◆ 短い問題 1 ◆
ベトナム撤退に関する文章を読み、次の問いに答えよ。
(a) 撤退・清算する会社の債務完済について、最も重い責任を負うのは誰か。
(b) ベトナムでの会社の清算手続きは、場合によっては何年かかることがあるか。
(c) 清算申請後すぐに税務調査員が来たケースは、筆者の知る限りどれだけあるか。
◆ 短い問題 2 ◆
ベトナム撤退に関する文章を、最後の文の後から書き継げ。

拠点の閉鎖といっても、駐在員事務所を閉鎖して現地法人を設立するような、新たな事業展開のために現拠点を閉鎖するケースも多い。
しかし今回のテーマは、そのような前向きな形での拠点閉鎖ではなく、ベトナムからの完全撤退、現地法人を閉鎖しての撤退であり、特に法務および税務上の留意点について解説する。
 
  1. 法的代表者の責任

ベトナムでは日本と同様、撤退・清算する会社の債務完済の責任は法的代表者が最も重くなる。
また、現在のベトナムの法規においては、会社はすべての債務を完済しなければ税務調査を受けることができず、清算手続きが結了しないことになっている。
外国法人において債務上のトラブルがあった場合、法的代表者は撤退手続き中の入出国に不自由することがある。
具体的には裁判所への出頭命令や債権者との話し合い等、ベトナム国内での義務に時間を取られることとなる。
更には、法的代表者が空港の入出国手続きを拒否されるケースもあるので留意が必要である。

ベトナムにおける会社の清算手続きは、非常に時間がかかるのが実情だ。
場合によっては2年、3年かかることもある。
主な要因は、会社清算のためには債務の完済が必要となることと、税務調査を申請しても税務調査員がなかなか来ないことである。
前者に関しては、清算するに至った主な原因は事業が想定通りいかなかったことであり、資金が不足する中、清算結了のためには債務を完済が必須であるという、根本的な矛盾を含んでいる。
後者に関しては、税務調査員にとって税金の徴収の可能性が低い場面で真面目に調査に取り組むインセンティブがない、ということがある。
いずれにしても清算申請後直ぐに税務調査員が来てくれたケースは、筆者の知る限り全くない。
資金がないので日本本社がベトナム子会社の債務を完済しても、税務調査が終わらずに清算結了とならないケースもしばしば見受けられる。

◆ データ ◆
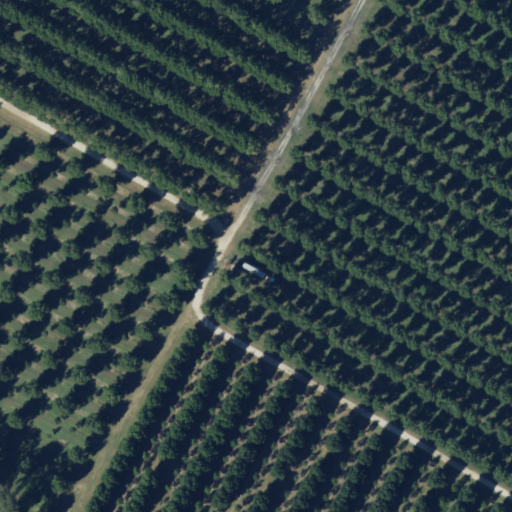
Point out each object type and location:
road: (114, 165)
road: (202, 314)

...

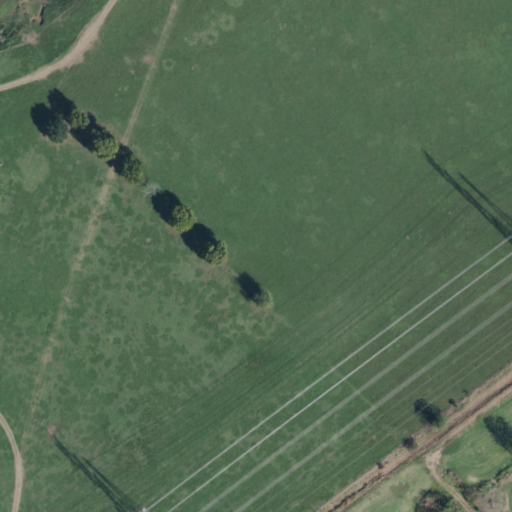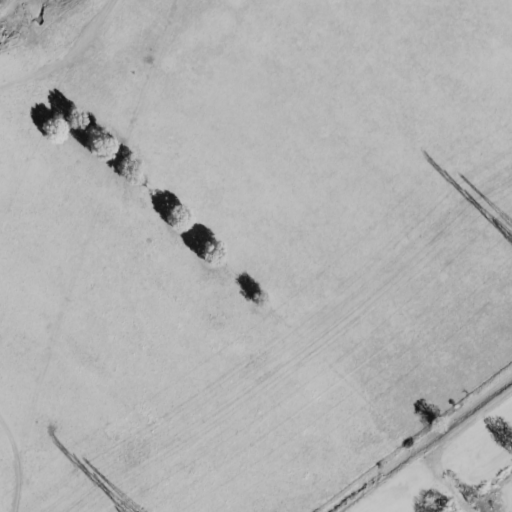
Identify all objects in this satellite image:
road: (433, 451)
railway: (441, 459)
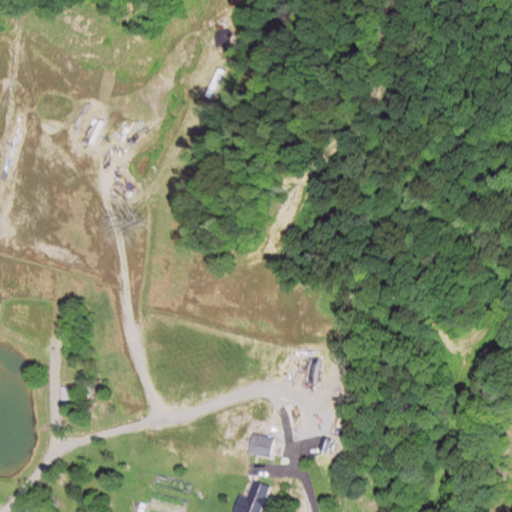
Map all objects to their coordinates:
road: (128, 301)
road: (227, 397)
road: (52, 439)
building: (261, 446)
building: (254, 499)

* * *

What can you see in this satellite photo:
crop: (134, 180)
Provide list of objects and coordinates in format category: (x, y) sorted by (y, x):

◆ 記述解答 1 ◆
(a) 法的代表者
(b) 2年、3年
(c) 全くない

◆ 記述解答 2 ◆
外国企業のベトナムからの撤退において、合法的な清算手続きを行わず、法人をそのまま放置する、いわゆる“夜逃げ”撤退が多数存在するのは上述のような理由がある。
 
  1. 税務会計上の留意点

清算手続きが結了しないことの弊害は、税務会計上の問題点としても現れる。
例えば、日本本社から投資したベトナム子会社の清算が結了しなければ、日本本社の法人税法上、当該子会社への投資(出資や貸付金)の評価損が損金算入できないこともあり得る。
日本本社としては、既に事業を停止して会計上評価損を計上しているのに、税務上いつになったら損金経理できるのか分からず、タックスプランニングが困難になる。

上記とは別に、外国人投資家の場合、ビジネスライセンスが取得できないためベトナム人の名義を借りて事業を営むケースがしばしばある(以下、「ノミニーケース」)。
日本企業の場合、飲食店(レストラン)の運営における名義借りが多い。
ノミニーケースではベトナム人名義の会社で事業を営むが、その運営上の資金は当該会社の法的な所有主であるベトナム人ノミニーに対して、資本金相当額の貸付金として渡すことになる。
あるいは、資金を当該会社の口座に直接払い込むケースもある。
しかし、いずれにせよ法的な意味で資本拠出がある出資者(所有主)になることはない。
当該会社の所有主として営業許可証に記載されるのはノミニーの名前だけである。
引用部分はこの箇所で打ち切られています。